10.07.05
2009年3月,ゼミの学生の大連市内でのフィールドワークにつきあいがてら,大連を起点に中国東北部を周遊してきました。大連から長春~ハルピン~瀋陽~丹東~大連と,移動は主に夜行寝台列車を使い,宿泊費と移動の時間的ロスを図っての旅行でした。今回もっとも楽しみにしていたのが中国と北朝鮮の国境線の街・丹東です。
丹東には二つの大きな観光資源があります。一つは,万里の長城の東端である「虎山長城」,もう一つは秘密のベールに包まれた国,北朝鮮との出入り口のひとつであることです。
この写真は「中朝友誼橋」といい,鴨緑江をまたぎ,中国-北朝鮮を結ぶ鉄道橋です。僕が訪問したその日もちょうど,北朝鮮からの貨物列車が1編成渡ってきていました。2010年5月初めに,北朝鮮の金成日総書記が特別列車で訪中したという報道がありましたが,北の将軍様は,特別列車に乗ってこの橋を渡って中国までやってきたのです。
実は,この橋のすぐ脇にもう一本橋が架かっています。もう一本の橋は,鴨緑江の途中で写真のように切断されています。これは,朝鮮戦争中の1950年11月にアメリカ軍の爆撃によって橋が破壊されたものをそのまま残しているものです。
橋のたもとでは,写真のように露店を開いて北朝鮮の紙幣・硬貨,メダル,切手,たばこなどを観光客相手に売っている人たちがたくましく生きていました。街中を歩いていても,多くのハングルを目にしました。

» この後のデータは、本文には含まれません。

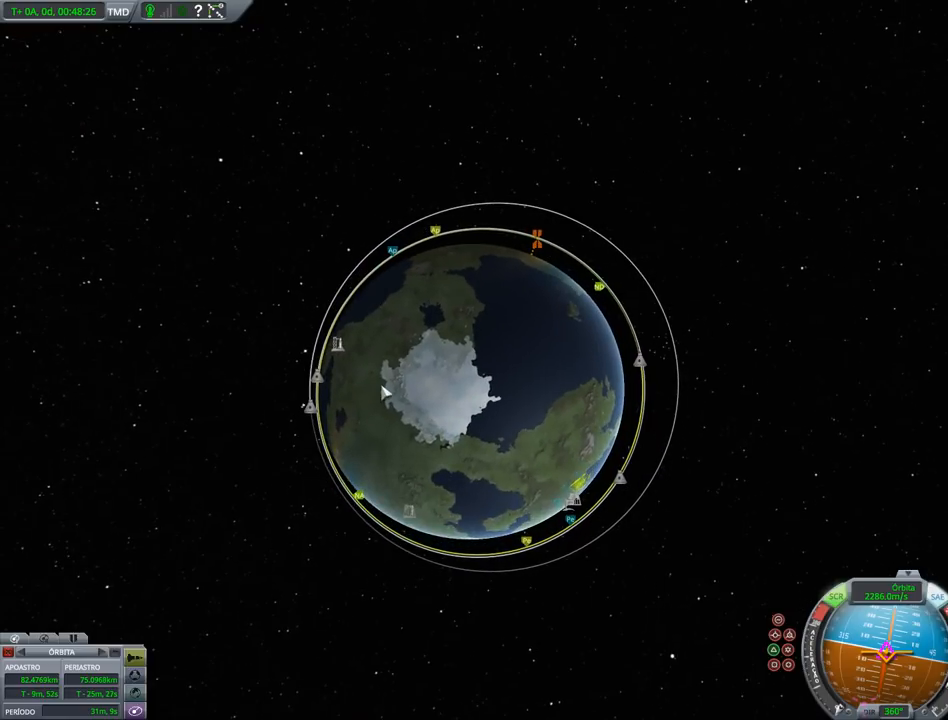
{"keys": [], "events": [[33, "left", "down"], [333, "left", "up"]]}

丹東駅からバスに乗ること30分で,「虎山長城」の入り口にたどり着きます。「虎山長城」の紹介は他に譲るとして,その近くの農家で面白い光景を見つけました。次の写真を見て,何か気がつくでしょうか?屋根の上に注目してみて下さい。衛星放送を受信するためのパラボナアンテナが2つ,付いています。アンテナは朝鮮半島の側を向いているのですが,おそらく,韓国の衛星放送を受信しているのではないか?と考えると,情報統制の厳しい中国において,「外の世界」の情報を渇望するしたたかな人民の姿が浮かび上がってきます。

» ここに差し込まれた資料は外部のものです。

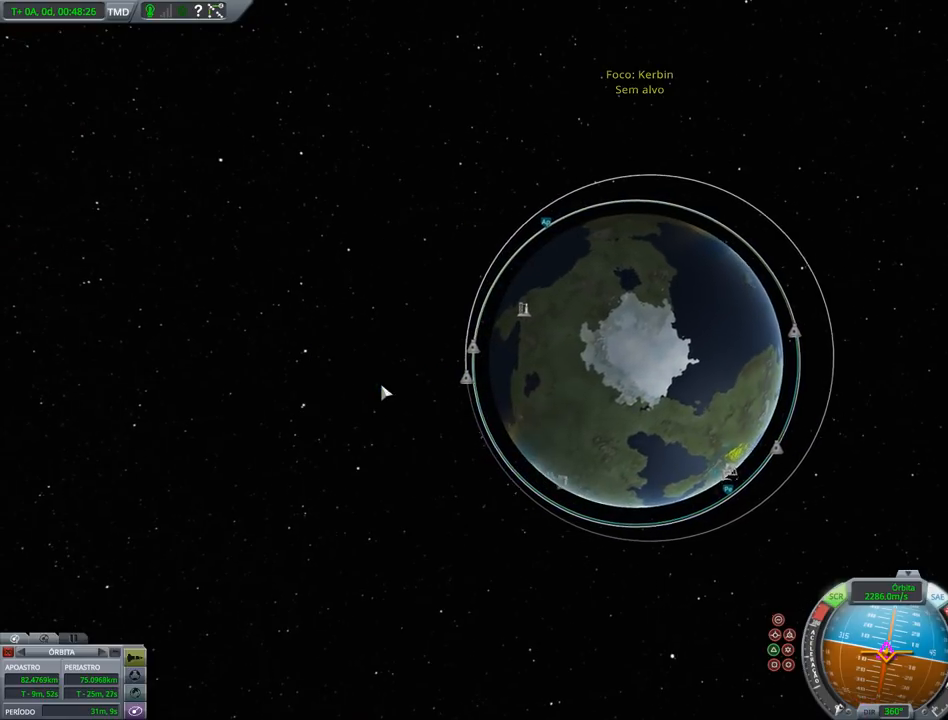
{"keys": ["right"], "events": [[500, "right", "down"]]}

このあたりは,北朝鮮まで数mに迫れる「一歩跨」と呼ばれるスポットがありますが,夏場には鴨緑江にボートを浮かべ,北朝鮮国境線のあたりまでクルージングするアクティビティが実施されています。冬場は鴨緑江が凍結しますのでクルージング自体は休業していますが,川沿いに張られた鉄条網や,乗客への注意書きに,国境線の緊張感が漂っています。
しばらく歩くと,鉄条網が人為的に破られている所があり,凍った川へと降りられるところがありました。遠くには警備兵の詰め所らしき建物があり,軍人と覚しき姿もちらほらと...
噂には聞いていましたが,「脱北者」と呼ばれる,北朝鮮の現体制から中国へと逃げ出す人達は,このようなところを夜陰に紛れて逃げ出してくるのか?と思わずにいられません。
折角なので,氷の厚さを確かめつつ,向こう岸まで渡ってみましょう。氷は,0.1tの体重を支える十分な厚みがあります。遂に北朝鮮に密入国!?
下の図はGPSの受信ユニットで記録された当日の移動記録(ログ)です。結論から言えば,捕まることなく帰って来られたわけは,国境線を越えていなかったからですが,後ほんの少しの距離で北朝鮮というところに迫っていたことが分かります。

もともと戦争の道具として開発されたGPSですが,今日ではカーナビや携帯電話など,我々の生活の中に自然に入り込んできています。旅行のお供にいかがでしょうか?